Belum ada setengah hari terlewati, Jani sudah kesal dengan tingkah Daffa yang random. Umpatan dan cacian ia lontarkan di sepanjang perjalanan menuju ruang tata usaha tanpa memperdulikan beberapa siswa atau siswi yang menatapnya aneh.
***
"Lu ikut rapat dadakan nanti, 'kan?" tanya Atika saat Jani kembali dari siaran.
Jani yang baru saja selesai siaran tak tahu mengenai rapat dadakan tampak bingung. Ia belum mengecek ruang obrolan mereka. "Kapan rapatnya?"
"Nanti sore. Lu belum baca group ya?" tanya Atika simpati karena ia tahu Jani termasuk murid sibuk.
"Kok dadakan lagi sih? Itu rapat apa datang bulan? Enggak ada perkiraannya, " sungut Jani kesal sendiri. Sudah terjadi dua kali tentu tak bisa dibiarkan, Daffa harus ditegur agar tak mengadakan rapat secara mendadak lagi.
Mendengar persamaan Jani, Atika terkekeh kecil. "Bisa aja lu. Pulang sekolah ada bimbel, ya?"
Jani mengangguk lesu, pilihannya antara tidak ikut bimbel atau tidak ikut rapat. Hanya dua itu, tanpa bisa ditawar.
"Izin aja sama Daffa bisa kayaknya. Lu selama ini kan rajin, ikut rapat mulu. Masa sekali izin enggak bisa?".
"Gua sih mikirnya memang mau izin enggak ikut rapat. Kemarin gara-gara rapat dadakan gua sampai telat, untungnya pas waktu itu hujan jadi gua bisa ada alasan."
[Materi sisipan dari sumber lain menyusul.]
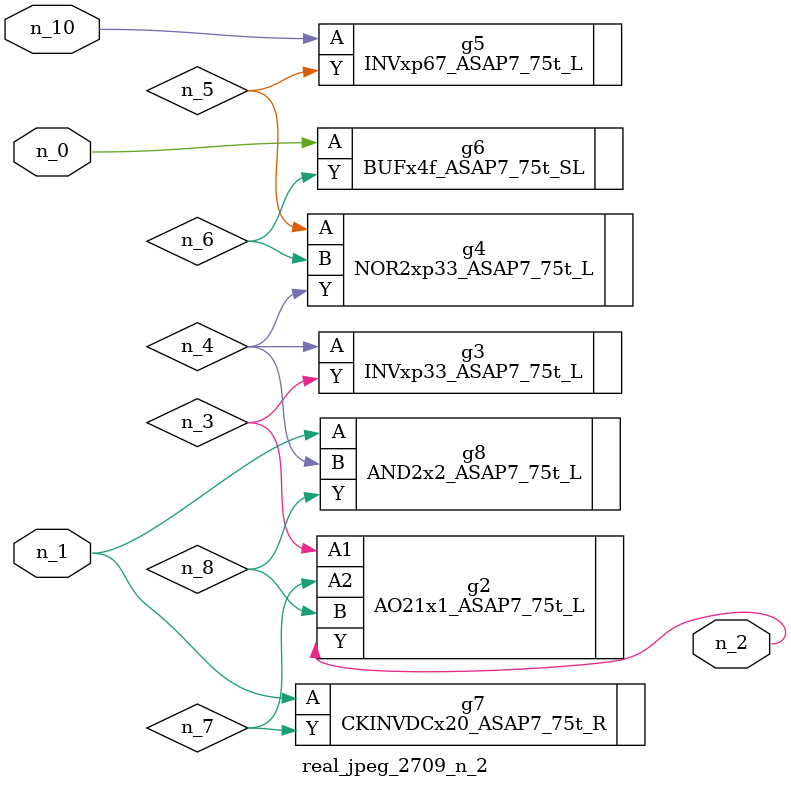
<source format=v>
module real_jpeg_2709_n_2 (n_1, n_10, n_0, n_2);

input n_1;
input n_10;
input n_0;

output n_2;

wire n_5;
wire n_4;
wire n_8;
wire n_6;
wire n_7;
wire n_3;

BUFx4f_ASAP7_75t_SL g6 ( 
.A(n_0),
.Y(n_6)
);

CKINVDCx20_ASAP7_75t_R g7 ( 
.A(n_1),
.Y(n_7)
);

AND2x2_ASAP7_75t_L g8 ( 
.A(n_1),
.B(n_4),
.Y(n_8)
);

AO21x1_ASAP7_75t_L g2 ( 
.A1(n_3),
.A2(n_7),
.B(n_8),
.Y(n_2)
);

INVxp33_ASAP7_75t_L g3 ( 
.A(n_4),
.Y(n_3)
);

NOR2xp33_ASAP7_75t_L g4 ( 
.A(n_5),
.B(n_6),
.Y(n_4)
);

INVxp67_ASAP7_75t_L g5 ( 
.A(n_10),
.Y(n_5)
);


endmodule
</source>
"Kirain pinter otaknya masih polos, ternyata sesat juga ya." Sindiran Atika disambut tawa kecil Jani.
Guru perempuan dengan kisaran umur 4 dasawarsa memasuki kelas Jani. Rambut disanggul rapi ditemani kaca mata dengan lensa persegi panjang menjadi ciri khas dari bu Etno.
"Kalian abis istirahat apa abis nguli sih? Bau banget nih kelas," gerutu bu Etno meletakkan 2 buku paket mata pelajaran Biologi dan satu folder berisi data absensi serta nilai. Ia menatap setiap murid untuk menyaring siapa saja yang bisa tetap tinggal di kelas.
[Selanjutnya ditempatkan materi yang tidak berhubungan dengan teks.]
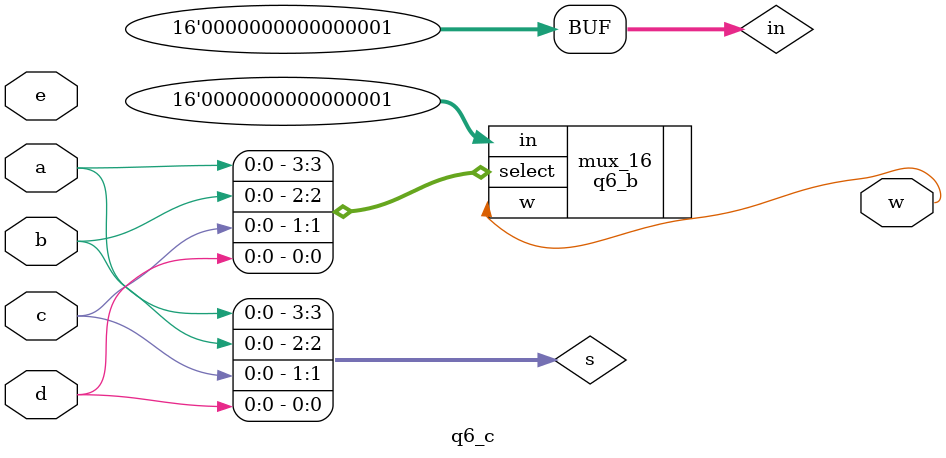
<source format=sv>
`timescale 1ns/1ns

module q6_c (input a,b,c,d,e , output w);
    wire [15:0] in;
    wire [3:0] s;
    assign s = {a,b,c,d};
    assign in = {
        e,
        1'b1,
        e,
        ~e,
        1'b1,
        1'b0,
        1'b0,
        1'b1,
        e,
        ~e,
        e,
        ~e,
        ~e,
        e,
        ~e,
        1
    };
    q6_b mux_16 (.in(in), .select(s), .w(w));
endmodule
</source>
"Siapa yang tidak membawa buku paket dan buku catatan silakan angkat kaki dari ruang kelas sekarang juga!" Titah mutlak bu Etno membuat murid-murid XI IPA 5 berguguran tanpa ada protes.
Terpantau 18 murid masih bertahan dari 32 murid kelas XI IPA 5. Tanpa alasan Jani memiliki firasat buruk, ia tak ingin menerka bahwa bu Etno akan mengadakan ulangan mendadak tapi situasi dan kondisinya sangat khas sekali.
"Saya akan mengadakan ulangan, kalian boleh buka buku catatan dan buku paket kalian, tetapi saya tidak mengizinkan kalian untuk menyontek."
Dugaan gua tepat mulu udah kayak peramal, doa ayah mujarab banget. Hari Jani tambah buruk setelah dibuat bingung Daffa dan soal Biologi dari bu Etno tercinta.